Rehabilitating the Housing Authority

Philadelphia Inquirer

This old agency is in dire need of repairs. The legislature can help.

The maelstrom surrounding the Philadelphia Housing Authority and its former executive director, Carl Greene, has yielded promises to do better. We can probably expect a new director, and maybe some new direction, soon.

But all may be for naught if we don't address the root of the problem: the lack of coordination between the Housing Authority and the city government. That can't be remedied without state legislation, which determines how the Housing Authority is run.

As it stands, the commonwealth requires the authority's governing board to include two members appointed by the mayor, two appointed by the city controller, and a fifth chosen by the other four members who is supposed to represent tenants. As such, the agency does not have to coordinate its efforts with the city administration. Regardless of his or her morality and competence, no PHA executive director is obligated to heed the city government or its elected officials.

No other U.S. housing authority of any size is run this way. The PHA's counterparts in other cities are generally controlled by mayors and city councils.

It took a scandal

We need to make the Philadelphia Housing Authority - which has a $400 million budget and ranks fourth nationwide in housing units - similarly accountable to the city.

The state law governing Pennsylvania's housing authorities was written during the Great Depression. The structure of government has changed dramatically since then, and public housing has become a far greater part of the city. Its integration with city planning and budgets is long overdue.

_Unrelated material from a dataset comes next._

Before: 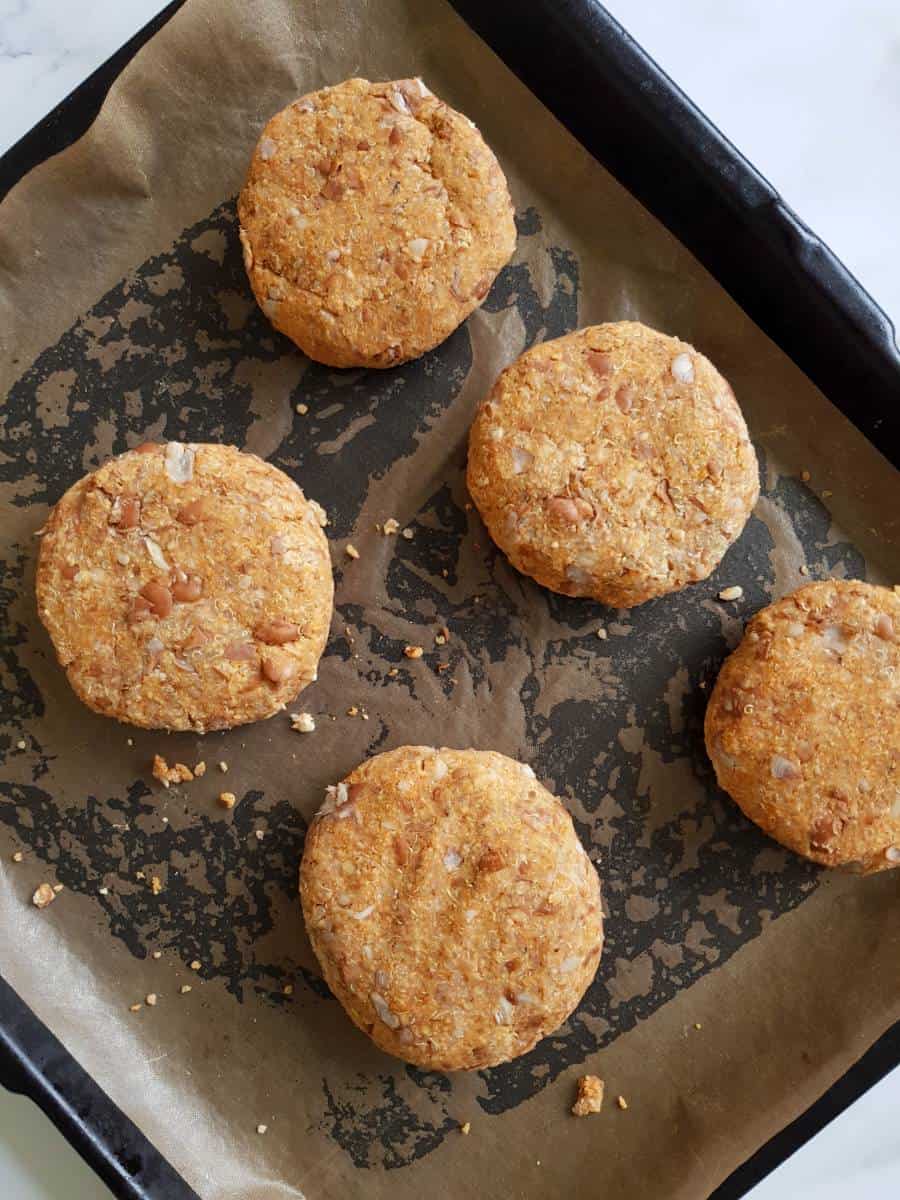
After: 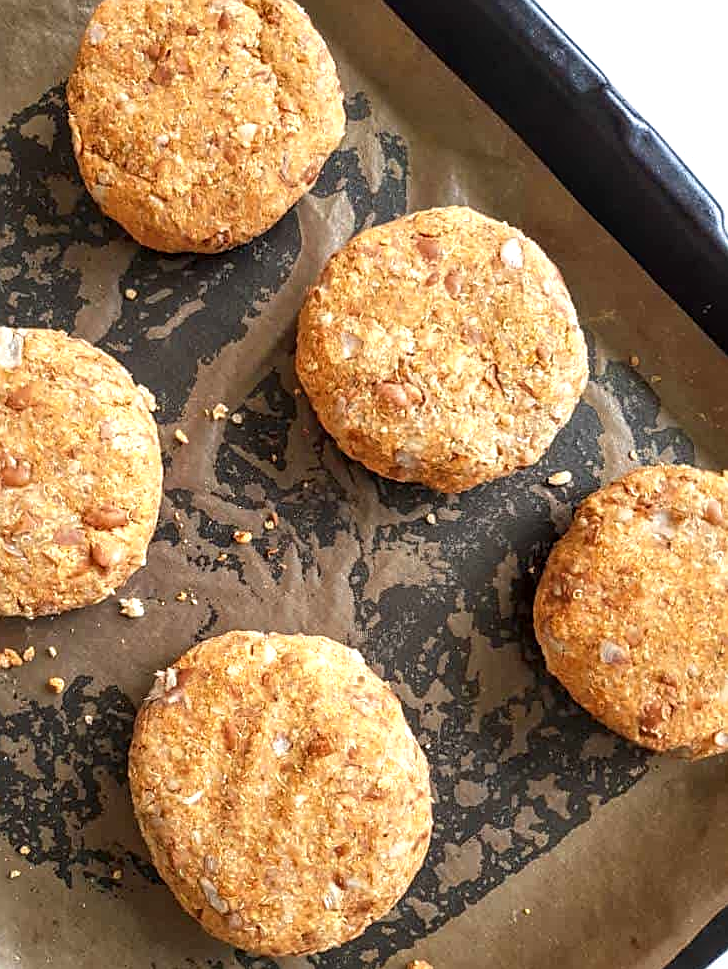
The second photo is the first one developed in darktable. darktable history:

It shouldn't have taken a scandal to make us recognize the problems inherent in the Housing Authority's long-standing lack of accountability. True, the PHA - like many other housing authorities in Pennsylvania and the rest of the country - has taken advantage of changes in federal policy and demolished many dangerous, crumbling high-rises. And it has replaced some of their units with safer, cleaner, more efficient, low-rise housing. But that shouldn't have blinded everyone to the agency's flaws.

Now several members of Philadelphia's legislative delegation have promised to press for reforms to the Housing Authority's structure and oversight. The state House Urban Affairs Committee plans to hold a public hearing Thursday on updating and improving the state housing authorities law (Act 265 of 1937).

Corrective measures
I will be urging lawmakers to take the following steps:

Add a provision saying that all Housing Authority board members appointed by elected officials serve at the pleasure of those who appointed them.

Expand the PHA board to include seven members, as the legislature did in Pittsburgh, four of whom are appointed by the mayor.

Instead of the city controller, give City Council, which is intimately involved in housing and community development, the power to choose two appointees to the board. One should be picked by Council's majority leader, and the other by the minority leader.

Create a mechanism for Housing Authority tenants to choose their own representatives.

Eliminate the recently enacted provision calling for five-year contracts for Housing Authority employees. Three years is a more reasonable term.

Subject all Housing Authority subsidiaries and related organizations to the rules that apply to public agencies, including the open-meetings and right-to-know laws.

Require that the financial statements of any Housing Authority subsidiary or related organization be consolidated with the financial statements of the Housing Authority.

The state legislature cannot let this issue fester much longer. The current controversy could bring the PHA to a near-standstill and jeopardize its ability to qualify for some federal funds.

Pennsylvania needs to move quickly to change the way the Philadelphia Housing Authority is run. Some of our neediest citizens depend on it.